In nature, male Bengalese finches learn their mating songs from their fathers. But how much of that learning is predetermined by genetics? And how much is influenced by experience?

The answers to these questions are important to scientists like former JCC Fellow David Mets (2010-2013) because they can help us understand how other complex behaviors — like human language — are learned.

In Michael Brainard‘s lab at UCSF, Mets noticed that individual birds’ songs varied quite a bit, even when they had learned from the same adult. In a recent study, Mets investigated this phenomenon by removing eggs from nests within 36 hours of being laid — before the developing bird has any nerves with which to hear — and manipulating their learning.

Once hatched, some of the birds were exposed to recordings created from natural birdsongs with varied tempos. These birds grew up to sing like the biological fathers they had never heard. In this case, genetics had a bigger influence on their learning than their experience listening to the recording.

The rest of the birds learned songs from a live unrelated tutor, a foster father. These young birds successfully learned their foster fathers’ songs. Unlike the first group, experience mattered more than genetics.

“This was really exciting because it showed that the experience provided by a live tutor can actually reduce the contribution of genetics to complex behavior like birdsong,” Mets said. “We knew before that live tutors helped birds learn better and faster, but we were surprised to find that this experience can actually override the bird’s genetics.” The study was published in PNAS.

Mets was not always a behavioral geneticist. As a graduate student in Barbara Myer‘s UC Berkeley lab, he studied the mechanisms of genetic recombination during meiosis in C. elegans. For his postdoctoral fellowship, he wanted to study a complex behavioral system that hadn’t been explored very much with genetic approaches. Although he had never taken an ornithology or neuroscience class, studying birds in a neuroscience lab appealed to Mets. “They’re outbred and they represent a complex genetic situation. They’re analogous to humans in their learning.”

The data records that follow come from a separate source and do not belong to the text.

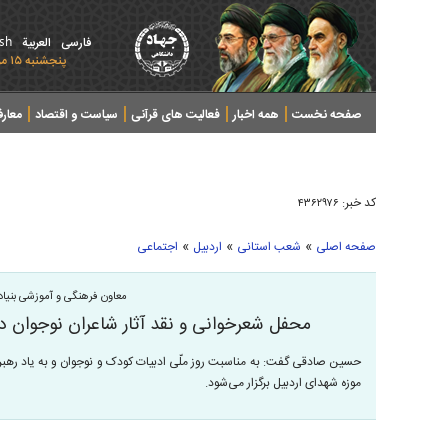
ish
فارسی
العربیة
پنجشنبه ۱۵ مرداد ۱۴۰۵ - 2026 August 06
صفحه نخست
همه اخبار
فعالیت های قرآنی
سیاست و اقتصاد
معار
کد خبر:
۴۳۶۲۹۷۶
»
»
»
صفحه اصلی
شعب استانی
اردبیل
اجتماعی
معاون فرهنگی و آموزشی بنیاد 
محفل شعرخوانی و نقد آثار شاعران نوجوان در
حسین صادقی گفت: به مناسبت روز ملّی ادبیات کودک و نوجوان و به یاد رهبر
موزه شهدای اردبیل برگزار می‌شود.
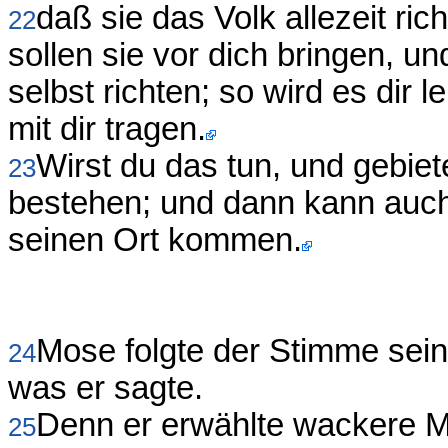
daß sie das Volk allezeit ric
22
sollen sie vor dich bringen, un
selbst richten; so wird es dir 
mit dir tragen.
Wirst du das tun, und gebiete
23
bestehen; und dann kann auch 
seinen Ort kommen.
Mose folgte der Stimme sein
24
was er sagte.
Denn er erwählte wackere M
25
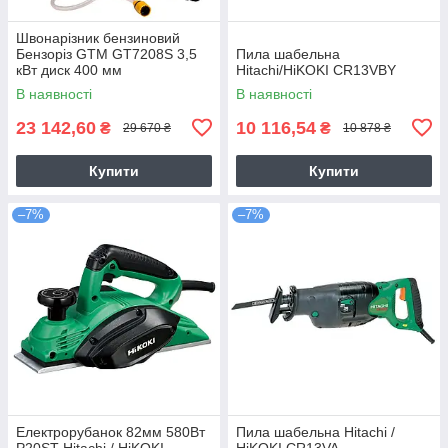
Швонарізник бензиновий
Бензоріз GTM GT7208S 3,5
Пила шабельна
кВт диск 400 мм
Hitachi/HiKOKI CR13VBY
В наявності
В наявності
23 142,60
10 116,54
₴
₴
29 670 ₴
10 878 ₴
Купити
Купити
–7%
–7%
Електрорубанок 82мм 580Вт
Пила шабельна Hitachi /
P20ST Hitachi / HiKOKI
HiKOKI CR13VA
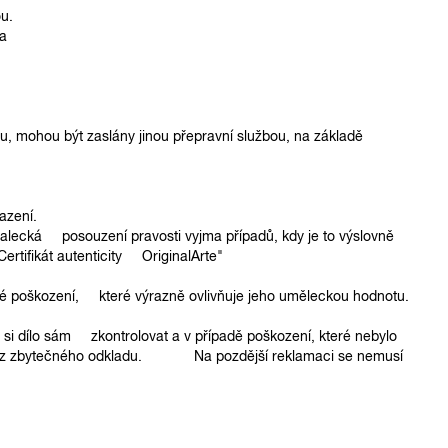
u.
a
u, mohou být zaslány jinou přepravní službou, na základě
brazení.
lecká posouzení pravosti vyjma případů, kdy je to výslovně
tifikát autenticity OriginalArte"
 poškození, které výrazně ovlivňuje jeho uměleckou hodnotu.
si dílo sám zkontrolovat a v případě poškození, které nebylo
 bez zbytečného odkladu. Na pozdější reklamaci se nemusí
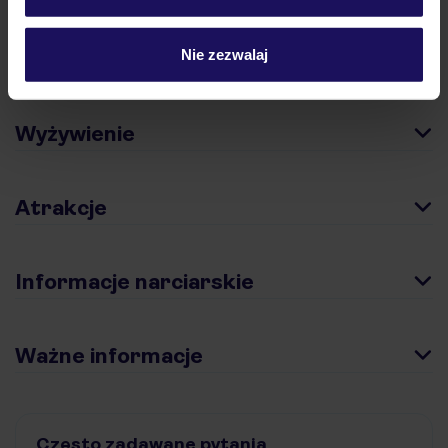
Nie zezwalaj
Pokoje
Wyżywienie
Atrakcje
Informacje narciarskie
Ważne informacje
Często zadawane pytania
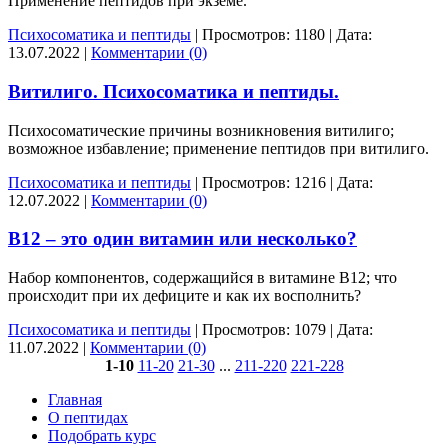
Применение пептидов при экземе.
Психосоматика и пептиды
|
Просмотров:
1180
|
Дата:
13.07.2022
|
Комментарии (0)
Витилиго. Психосоматика и пептиды.
Психосоматические причины возникновения витилиго;
возможное избавление; применение пептидов при витилиго.
Психосоматика и пептиды
|
Просмотров:
1216
|
Дата:
12.07.2022
|
Комментарии (0)
В12 – это один витамин или несколько?
Набор компонентов, содержащийся в витамине B12; что
происходит при их дефиците и как их восполнить?
Психосоматика и пептиды
|
Просмотров:
1079
|
Дата:
11.07.2022
|
Комментарии (0)
1-10
11-20
21-30
...
211-220
221-228
Главная
О пептидах
Подобрать курс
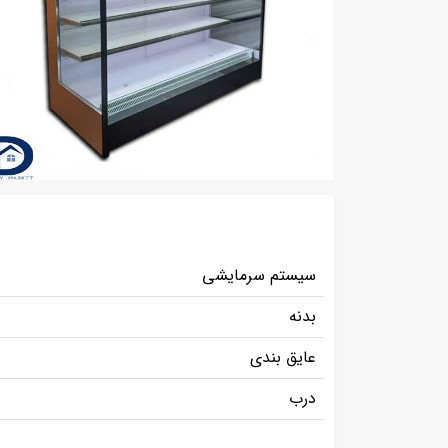
سیستم سرمایشی
بدنه
عایق بندی
درب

His experience working with birds has changed how he thinks about experimental design. C. elegans experiments might last just one or two months, whereas experiments with birds might last two or three years. “There’s a bigger investment in experiments, in terms of time and in the lives of animals.”

Mets plans to continue this research, including studies on the quality of learning and preliminary genetic mapping. “Where in the brain are the father’s genes and early life experience competing for control over song tempo?” he asks. “That’s the next really exciting question.”